The start of the college football season is just around the corner — the time of year when many of the nation’s top athletic programs begin their charge for the national championship. But at what price?

A NEW REPORT RELEASED this month from the National Collegiate Athletic Association says schools continue to spend big bucks on sports — an investment that often doesn’t pay off.

The two-year study, billed by the NCAA as the most comprehensive of its kind, says spending more on sports brings little reward on the gridiron or a school’s bottom line.

The team of independent economists, commissioned by the NCAA to look at Division I-A athletics — the nation’s top programs — found that between 1993 and 2001, college sports was basically a break-even business. Also revealing is that even big schools aren’t always better.

“We found that additional expenditures does not increase the net revenue — for every dollar spent on men’s basketball — in Division I — you can expect one dollar back. That is to say a rate of return of zero,” said Dr. Myles Brand, NCAA President

Though Ohio State won last year’s college football national champion game the school’s athletic department saw profits fall to $2.5 million — the lowest level in three years.

At the same time, the school’s athletic expenses rose 25 percent and the Buckeyes are hardly the only one spending big bucks on sports.

Athletic operating expenses in Division 1 rose 62 percent from 1996 through 2001, but total university spending increased only 39 percent.

And of the 117 Division 1-A Programs, 40 percent reported a profit.

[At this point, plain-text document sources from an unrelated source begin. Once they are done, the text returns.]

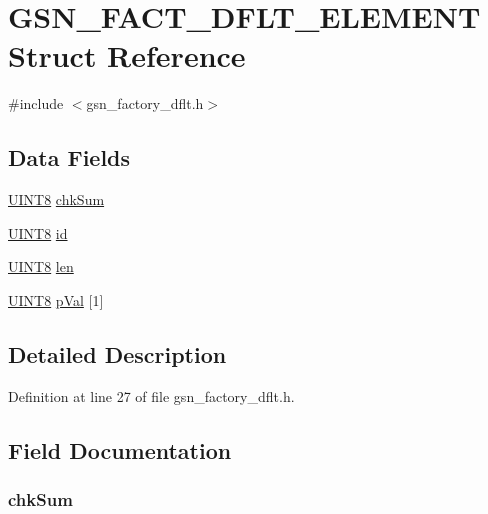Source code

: \hypertarget{a00073}{
\section{GSN\_\-FACT\_\-DFLT\_\-ELEMENT Struct Reference}
\label{a00073}
}


{\ttfamily \#include $<$gsn\_\-factory\_\-dflt.h$>$}

\subsection*{Data Fields}
\begin{DoxyCompactItemize}
\item 
\hyperlink{a00660_gab27e9918b538ce9d8ca692479b375b6a}{UINT8} \hyperlink{a00073_a94c4dd761b5c67ad2d4a08f1a3c46853}{chkSum}
\item 
\hyperlink{a00660_gab27e9918b538ce9d8ca692479b375b6a}{UINT8} \hyperlink{a00073_a583a14d715339a2c22d205223d366263}{id}
\item 
\hyperlink{a00660_gab27e9918b538ce9d8ca692479b375b6a}{UINT8} \hyperlink{a00073_a197a42ec85f4898bd19c17b05bc07d81}{len}
\item 
\hyperlink{a00660_gab27e9918b538ce9d8ca692479b375b6a}{UINT8} \hyperlink{a00073_aac3aa951034de2d06e73a17373c764f3}{pVal} \mbox{[}1\mbox{]}
\end{DoxyCompactItemize}


\subsection{Detailed Description}


Definition at line 27 of file gsn\_\-factory\_\-dflt.h.



\subsection{Field Documentation}
\hypertarget{a00073_a94c4dd761b5c67ad2d4a08f1a3c46853}{
\subsubsection[{chkSum}]{ {\bf chkSum}}}
\label{a00073_a94c4dd761b5c67ad2d4a08f1a3c46853}


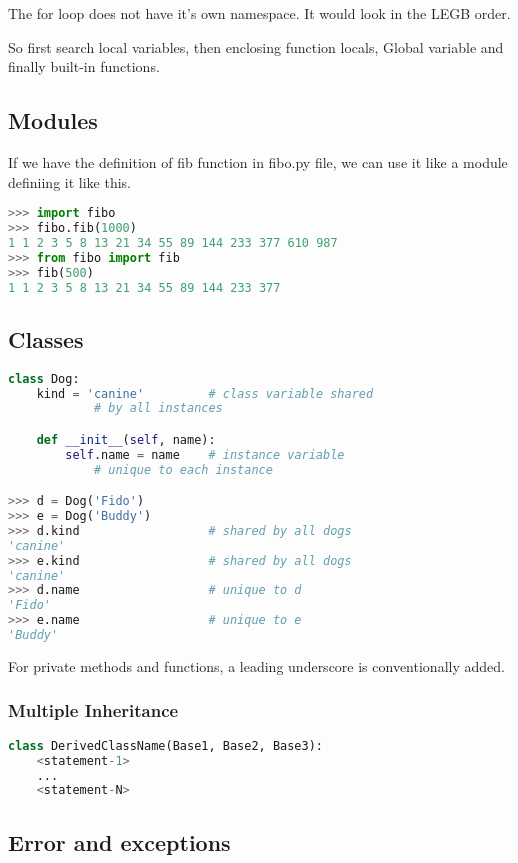 \documentclass[fleqn,10pt]{SelfArx} %
\begin{document}
	The for loop does not have it's own namespace. It would look in the LEGB order.
	
	So first search local variables, then enclosing function locals, Global variable and finally built-in functions.

	\subsection{Modules}
	If we have the definition of fib function in fibo.py file, we can use it like a module definiing it like this.
	\begin{lstlisting}[language=Python, basicstyle=\scriptsize]
>>> import fibo
>>> fibo.fib(1000)
1 1 2 3 5 8 13 21 34 55 89 144 233 377 610 987
>>> from fibo import fib
>>> fib(500)
1 1 2 3 5 8 13 21 34 55 89 144 233 377
	\end{lstlisting}
	
	\subsection{Classes}

	\begin{lstlisting}[language=Python, basicstyle=\scriptsize]
class Dog:
	kind = 'canine'         # class variable shared 
			# by all instances

	def __init__(self, name):
		self.name = name    # instance variable 
			# unique to each instance

>>> d = Dog('Fido')
>>> e = Dog('Buddy')
>>> d.kind                  # shared by all dogs
'canine'
>>> e.kind                  # shared by all dogs
'canine'
>>> d.name                  # unique to d
'Fido'
>>> e.name                  # unique to e
'Buddy'
	\end{lstlisting}
	
	For private methods and functions, a leading underscore is conventionally added. 
	
	\subsubsection{Multiple Inheritance}
	\begin{lstlisting}[language=Python, basicstyle=\scriptsize]
class DerivedClassName(Base1, Base2, Base3):
	<statement-1>
	...
	<statement-N>
	\end{lstlisting}
	
	\subsection{Error and exceptions}
\end{document}
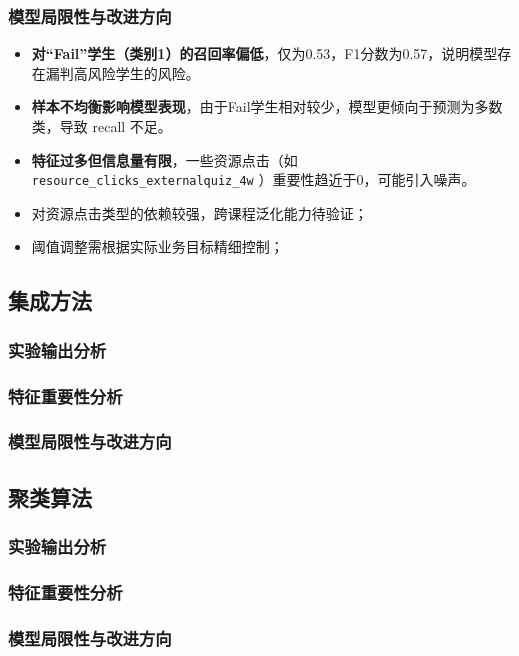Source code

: \documentclass{SYSUReport}
\begin{document}
\subsubsection{模型局限性与改进方向}

\begin{itemize}
    \item \textbf{对“Fail”学生（类别1）的召回率偏低}，仅为0.53，F1分数为0.57，说明模型存在漏判高风险学生的风险。
    \item \textbf{样本不均衡影响模型表现}，由于Fail学生相对较少，模型更倾向于预测为多数类，导致 recall 不足。
    \item \textbf{特征过多但信息量有限}，一些资源点击（如 \texttt{resource\_clicks\_externalquiz\_4w}
）重要性趋近于0，可能引入噪声。
    \item 对资源点击类型的依赖较强，跨课程泛化能力待验证；
    \item 阈值调整需根据实际业务目标精细控制；
\end{itemize}


\subsection{集成方法}
\subsubsection{实验输出分析}
\subsubsection{特征重要性分析}
\subsubsection{模型局限性与改进方向}

\subsection{聚类算法}
\subsubsection{实验输出分析}
\subsubsection{特征重要性分析}
\subsubsection{模型局限性与改进方向}
\end{document}
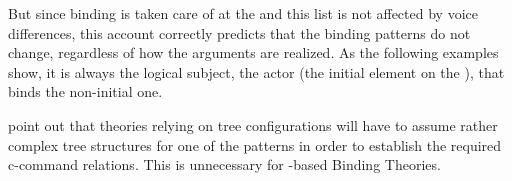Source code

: \documentclass[output=paper,biblatex,babelshorthands,newtxmath,draftmode,colorlinks,citecolor=brown]{langscibook}
\begin{document}
\largerpage
But since binding is taken care of at the \argstl and this list is not affected by voice
differences, this account correctly predicts that the binding patterns do not change, 
regardless of how the arguments are realized. 
As the following examples show, it is always the logical subject, the
actor (the initial element on the \argstl), that binds the non-initial one.
\eal
{}
\zl
\eal
{}
\zl

\citet[]{MS98a} point out that theories relying on tree configurations will have to assume
rather complex tree structures for one of the patterns in order to establish the required c-command
relations. This is unnecessary for \argst-based Binding Theories.
\end{document}
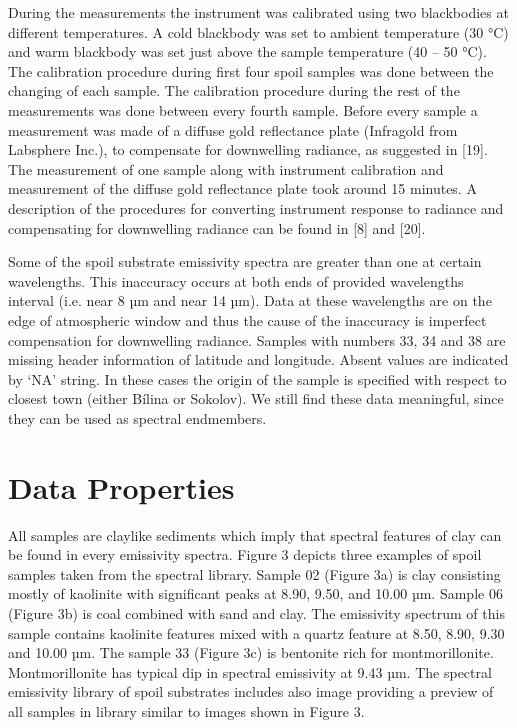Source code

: During the measurements the instrument was calibrated using two blackbodies at different temperatures. A cold blackbody was set to ambient temperature (30 °C) and warm blackbody was set just above the sample temperature (40 – 50 °C). The calibration procedure during first four spoil samples was done between the changing of each sample. The calibration procedure during the rest of the measurements was done between every fourth sample. Before every sample a measurement was made of a diffuse gold reflectance plate (Infragold from Labsphere Inc.), to compensate for downwelling radiance, as suggested in [19]. The measurement of one sample along with instrument calibration and measurement of the diffuse gold reflectance plate took around 15 minutes. A description of the procedures for converting instrument response to radiance and compensating for downwelling radiance can be found in [8] and [20].

Some of the spoil substrate emissivity spectra are greater than one at certain wavelengths. This inaccuracy occurs at both ends of provided wavelengths interval (i.e. near 8 µm and near 14 µm). Data at these wavelengths are on the edge of atmospheric window and thus the cause of the inaccuracy is imperfect compensation for downwelling radiance. Samples with numbers 33, 34 and 38 are missing header information of latitude and longitude. Absent values are indicated by ‘NA’ string. In these cases the origin of the sample is specified with respect to closest town (either Bílina or Sokolov). We still find these data meaningful, since they can be used as spectral endmembers.


\section{Data Properties}

All samples are claylike sediments which imply that spectral features of clay can be found in every emissivity spectra. Figure 3 depicts three examples of spoil samples taken from the spectral library. Sample 02 (Figure 3a) is clay consisting mostly of kaolinite with significant peaks at 8.90, 9.50, and 10.00 µm. Sample 06 (Figure 3b) is coal combined with sand and clay. The emissivity spectrum of this sample contains kaolinite features mixed with a quartz feature at 8.50, 8.90, 9.30 and 10.00 µm. The sample 33 (Figure 3c) is bentonite rich for montmorillonite. Montmorillonite has typical dip in spectral emissivity at 9.43 µm. The spectral emissivity library of spoil substrates includes also image providing a preview of all samples in library similar to images shown in Figure 3.

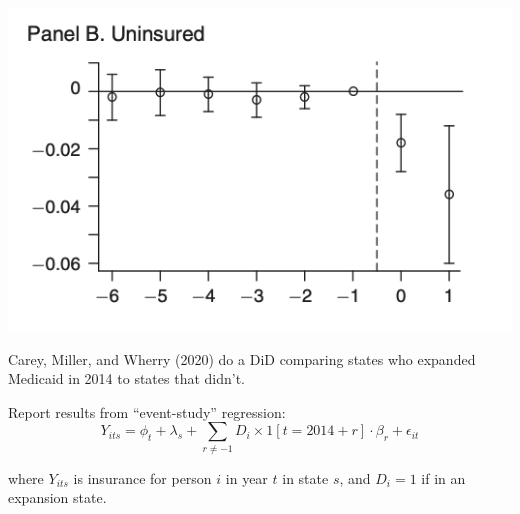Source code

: \documentclass[aspectratio = 169, 13pt]{beamer}
\begin{document}
\begin{frame}
	\begin{minipage}{.5\linewidth}
			\includegraphics[width=0.99\linewidth]{Figures/Carey-event-study.png}
	\end{minipage}%
\begin{minipage}{0.5\linewidth}
	\begin{wideitemize}
	\item
	Carey, Miller, and Wherry (2020) do a DiD comparing states who expanded Medicaid in 2014 to states that didn't. 
	
	\item
	Report results from ``event-study'' regression: 
	$$Y_{its} =  \phi_{t} + \lambda_s + \sum_{r\neq -1}  D_i \times 1[t = 2014 + r] \cdot  \beta_r   + \epsilon_{it} $$
	
	\noindent where $Y_{its}$ is insurance for person $i$ in year $t$ in state $s$, and $D_i = 1$ if in an expansion state.
\end{wideitemize}
\end{minipage}


\end{frame}
\end{document}
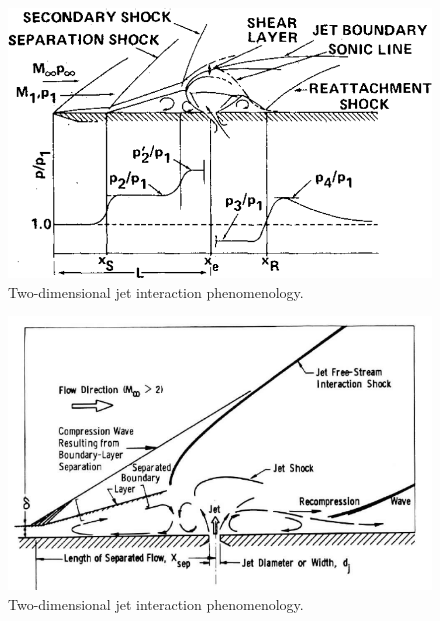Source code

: \documentclass[12pt]{article}
\begin{document}

\begin{figure}[H]
    \centering
    \includegraphics[width=0.9\linewidth]{figs/Screenshot from 2025-06-24 13-30-27.png}
    \caption{Two-dimensional jet interaction phenomenology.}
    \label{fig:jet2d0}
\end{figure}

\begin{figure}[H]
    \centering
    \includegraphics[width=\linewidth]{figs/Screenshot from 2025-06-26 09-59-14.png}
    \caption{Two-dimensional jet interaction phenomenology.}
    \label{fig:jet2d}
\end{figure}
\end{document}
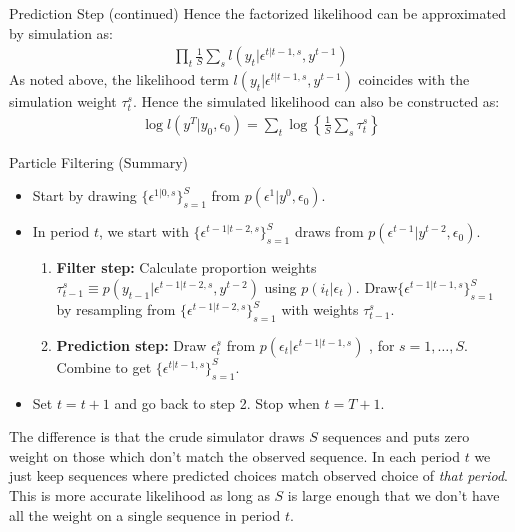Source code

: \begin{frame}{Prediction Step (continued)}
Hence the factorized likelihood can be approximated by simulation as:
\begin{eqnarray*}
\prod_t \frac{1}{S} \sum_s l (y_t | \epsilon^{t|t-1,s},y^{t-1})
\end{eqnarray*}
As noted above, the likelihood term $l(y_t | \epsilon^{t | t-1,s},y^{t-1})$ coincides with the simulation weight $\tau_t^s$. Hence the simulated likelihood can also be constructed as:
\begin{eqnarray*}
\log l (y^T | y_0, \epsilon_0) = \sum_t \log \left\{ \frac{1}{S} \sum_s \tau_t^s \right\}
\end{eqnarray*}
\end{frame}

\begin{frame}{Particle Filtering (Summary)}
\begin{itemize}
\item Start by drawing $\{ \epsilon^{1|0,s}\}_{s=1}^S$ from $p(\epsilon^1 | y^0, \epsilon_0)$.
\item In period $t$, we start with $\{ \epsilon^{t-1|t-2,s}\}_{s=1}^S$ draws from $p(\epsilon^{t-1} | y^{t-2},\epsilon_0)$.
\begin{enumerate}
\item \textbf{Filter step:} Calculate proportion weights $\tau_{t-1}^s \equiv p(y_{t-1} | \epsilon^{t-1 | t-2,s}, y^{t-2}) $ using $p(i_t | \epsilon_t)$. Draw$\{\epsilon^{t-1 | t-1,s}\}_{s=1}^S$ by resampling from $\{ \epsilon^{t-1|t-2,s}\}_{s=1}^S$ with weights $\tau_{t-1}^s$.
\item \textbf{Prediction step:} Draw $\epsilon_t^s$ from $p(\epsilon_t | \epsilon^{t-1 | t-1,s})$ , for $s=1,\ldots,S$. Combine to get 
$\{ \epsilon^{t | t-1,s} \}_{s=1}^S$.
\end{enumerate}
\item Set $t=t+1$ and go back to step 2.  Stop when $t=T+1$.
\end{itemize}
The difference is that the crude simulator draws $S$ sequences and puts zero weight on those which don't match the observed sequence. In each period $t$ we just keep sequences where predicted choices match observed choice of \textit{that period}. This is more accurate likelihood as long as $S$ is large enough that we don't have all the weight on a single sequence in period $t$.
\end{frame}



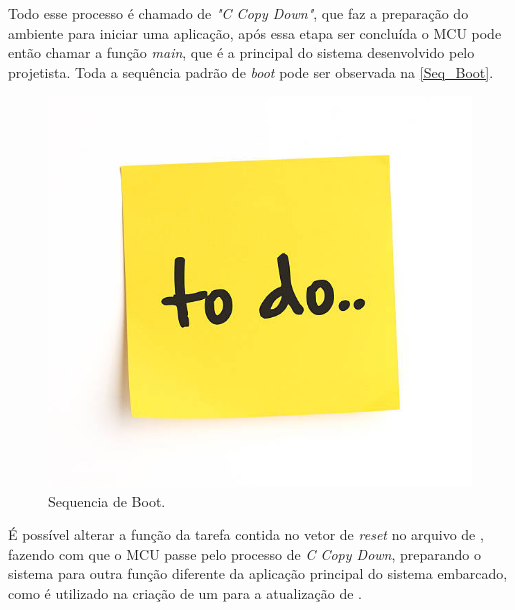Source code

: Todo esse processo é chamado de \textit{"C Copy Down"}, que faz a preparação do ambiente para iniciar uma aplicação, após essa etapa ser concluída o MCU pode então chamar a função \textit{main}, que é a \firmware principal do sistema desenvolvido pelo projetista. Toda a sequência padrão de \textit{boot} pode ser observada na \autoref{Seq_Boot}.

\begin{figure}[H]
    \scriptsize
     \centering
     \includegraphics[scale=1]{dados/figuras/ToDo.jpg}
     \caption{Sequencia de Boot.}
     \label{Seq_Boot}
\end{figure}

É possível alterar a função da tarefa contida no vetor de \textit{reset} no arquivo de \linker, fazendo com que o MCU passe pelo processo de \textit{C Copy Down}, preparando o sistema para outra função diferente da aplicação principal do sistema embarcado, como é utilizado na criação de um \bootloader para a atualização de \firmware.













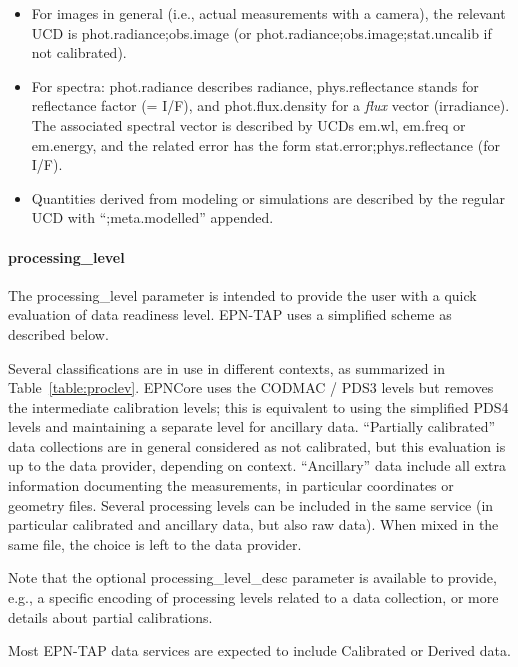 \documentclass[11pt,a4paper]{ivoa}
\begin{document}
\begin{itemize}
\item For images in general (i.e., actual measurements with a camera),
the relevant UCD is phot.radiance;obs.image (or phot.radiance;obs.image;stat.uncalib if not
calibrated).

\item For spectra: phot.radiance describes radiance, phys.reflectance
stands for reflectance factor (= I/F), and phot.flux.density for a
\emph{flux} vector (irradiance). The associated spectral vector is
described by UCDs em.wl, em.freq or em.energy, and the related error
has the form stat.error;phys.reflectance (for I/F).

\item Quantities derived from modeling or simulations are described by the
regular UCD with ``;meta.modelled'' appended.
\end{itemize}

\paragraph{processing\_level}

The processing\_level parameter is intended to provide the user with
a quick evaluation of data readiness level. EPN-TAP uses
a simplified scheme as described below.

Several classifications are in use in different contexts, as summarized
in Table~\ref{table:proclev}.  EPNCore uses the CODMAC / PDS3 levels but removes
the intermediate calibration levels; this is equivalent to using the
simplified PDS4 levels and maintaining a separate level for ancillary
data. ``Partially calibrated'' data collections are in general considered as not
calibrated, but this evaluation is up to the data provider, depending on
context. ``Ancillary'' data include all extra information documenting
the measurements, in particular coordinates or geometry files. Several
processing levels can be included in the same service (in particular
calibrated and ancillary data, but also raw data). When mixed in the
same file, the choice is left to the data provider.

Note that the optional processing\_level\_desc parameter
is available to provide, e.g., a specific encoding of processing
levels related to a data collection, or more details about partial calibrations.

Most EPN-TAP data services are expected to include Calibrated or
Derived data.
\end{document}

However, without state and local help, only six percent actually made money.

Dr. Brand says the NCAA’s study will cause schools to be more fiscally responsible.

“It’s hard to change these behaviors, it’s hard to change these myths,” he said. “People believe that spending more will result in more winning or more money — it’s hard to change but once the data becomes known, rationality will win and we’ll be able to contain some of the irrational expenditures.”

Some observers are less sanguine. The NCAA report “actually is more optimistic than the reality,” said Andy Zimbalist, a sports economist at Smith College. “Out of the 320 schools in Division I, you’ve got a handful of schools who are very successful, and they would have a positive bottom line. But all of the rest of the schools don’t, so everybody else is going after the holy grail — they want to be one of those schools. Frankly, it’s irrational.”

Zimbalist also says the report leaves out key figures, such as the amount of money spent on what many critics term the collegiate “arms race” — the building of new stadiums and arenas.

“Most of these large new arenas that are being built, the large football stadiums and the training facilities which costs tens of millions of dollars — if not hundreds of millions of dollars — don’t get consistently included in the database as the costs of running these athletic programs,” Zimbalist said. “It leaves a rather large question about how much this report can faithfully analyze the true financial situation in these schools.”

The report stops short of declaring that spending is totally out of control, though many say it is not far off.